Horses help healing

lifestyle magazine online london

"Thinking outside the therapy box"

When Jackie Emmons needed a new perspective on life she turned to a horse, of course. The London woman “was going through a difficult time and knew there was something (she) would gain; horses are incredibly intuitive.”

Emmons travelled to Monique Gerber’s Leading Edge Equine Academy outside of Woodstock to work with Gerber through her equine assisted learning (EAL) programs. Having experienced other forms of therapy, Emmons sought alternative solutions. “I wanted to get direction in a way that didn’t require me to exhume old emotions again (like during talk therapy), I needed to gain clarity in a different way.”

Gerber has been offering equine assisted learning for two years and recently built a large barn to enable her to offer programming year-round. She offers half and full day team-building programs that enable attendees to learn to work in concert through doing activities with horses.

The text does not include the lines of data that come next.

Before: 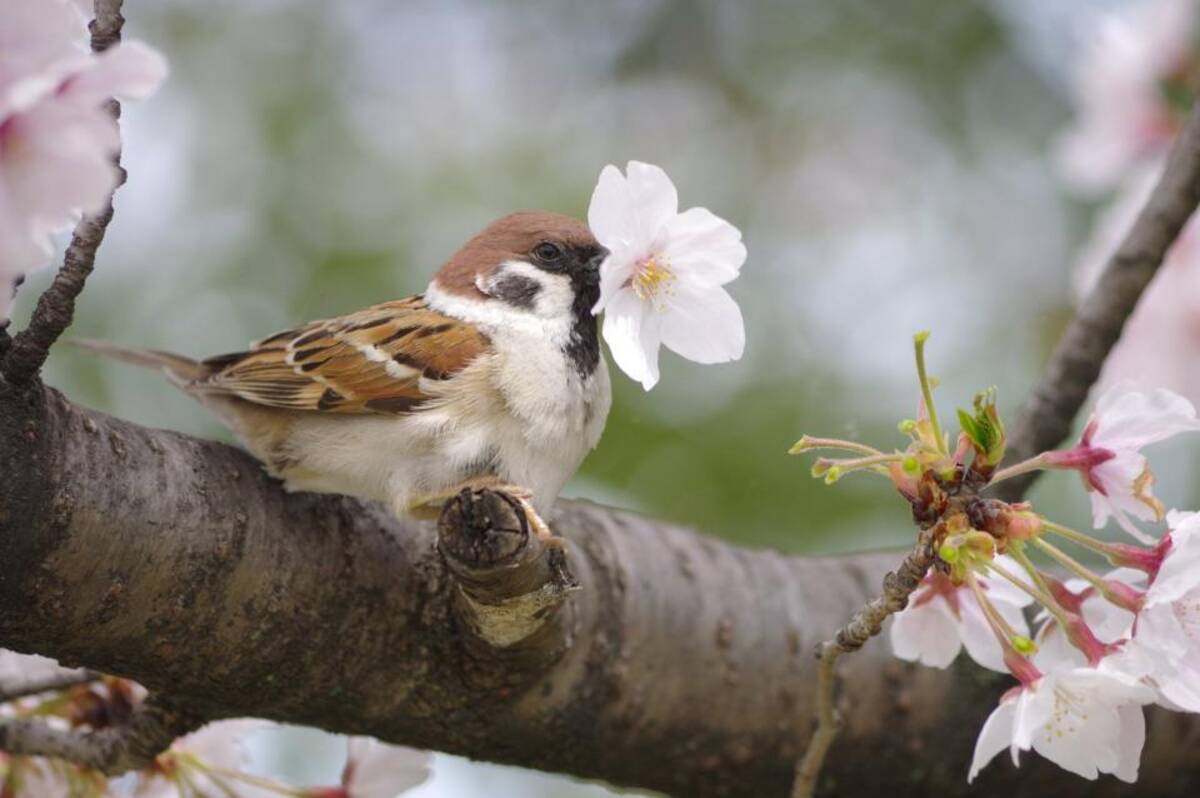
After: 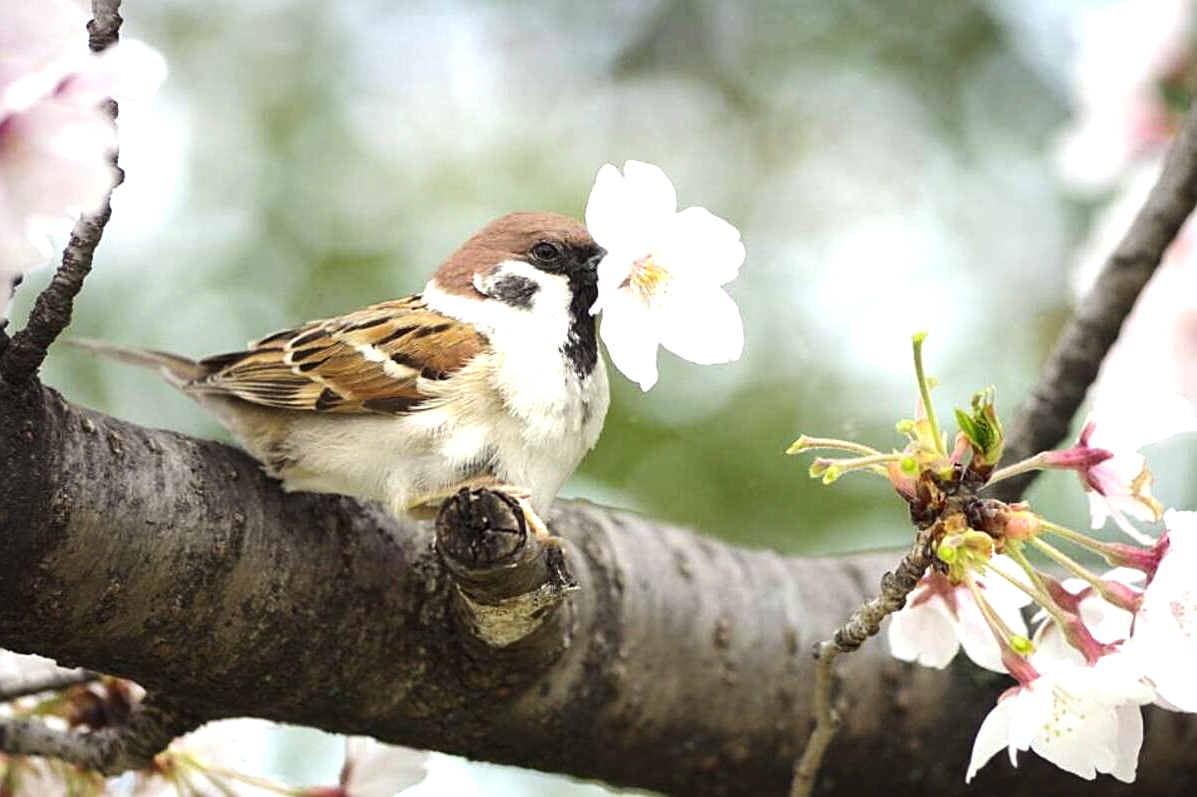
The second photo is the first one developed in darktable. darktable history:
crop and rotate: left 0.195%, bottom 0.009%
color correction: highlights a* -4.6, highlights b* 5.06, saturation 0.936
tone equalizer: -8 EV -0.751 EV, -7 EV -0.697 EV, -6 EV -0.595 EV, -5 EV -0.419 EV, -3 EV 0.382 EV, -2 EV 0.6 EV, -1 EV 0.674 EV, +0 EV 0.735 EV, edges refinement/feathering 500, mask exposure compensation -1.57 EV, preserve details no
exposure: exposure 0.294 EV, compensate highlight preservation false
sharpen: on, module defaults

For example, Gerber calls one Push Me/Pull You, in which different length ropes are attached to the horse’s bridle and three participants (two human, one horse) negotiate an obstacle course. Rules require that the human participants not step over a wood rail barrier placed around the path, but the horse can, which often reveals who understands the challenge more thoroughly, explained Gerber.

“It’s an exercise in cooperation and communication,” she said. “The horse is a full partner in the exercise and often shows clues to solve it, if the other two team members are able to pick up on them.”

Gerber also works with therapists like Marcy Stocking, of Domestic Abuse Services Oxford, who brings her clients out to the farm for therapy sessions.

“People who have been in abusive relationships often feel they aren’t capable. This can help them work through triggers and reinforce their problem-solving skills,” said Stocking.

Social worker and equine therapist Rebecca Brown works with Gerber, and she has a separate equine-based practice with Sue Hatherell called Equine Assisted Therapy (EAT), based just north of the city by Arva.

Brown has been a therapist for 30 years and Hatherell is an equine specialist and coach who has been working with horses since she was eight years old. Both women, as well as Gerber, are certified by the Equine Growth and Assisted Living Association (EGALA).

Brown explains that EAT is often mistaken for riding programs for disabled individuals or riding lessons. Neither EAL or EAT involve riding horses.

“It’s experiential therapy or learning,” said Brown. “Because horses are fight or flight animals they easily pick up on energy and emotions; they are very instinctive.”

She and Hatherell have worked with clients from age eight upwards and say that it’s helpful in many therapeutic situations.

From team building to families dealing with relationship issues, equine therapy and learning can help “reveal communication breakdowns in relationships” and subsequently assist in improving cooperation and promote healing.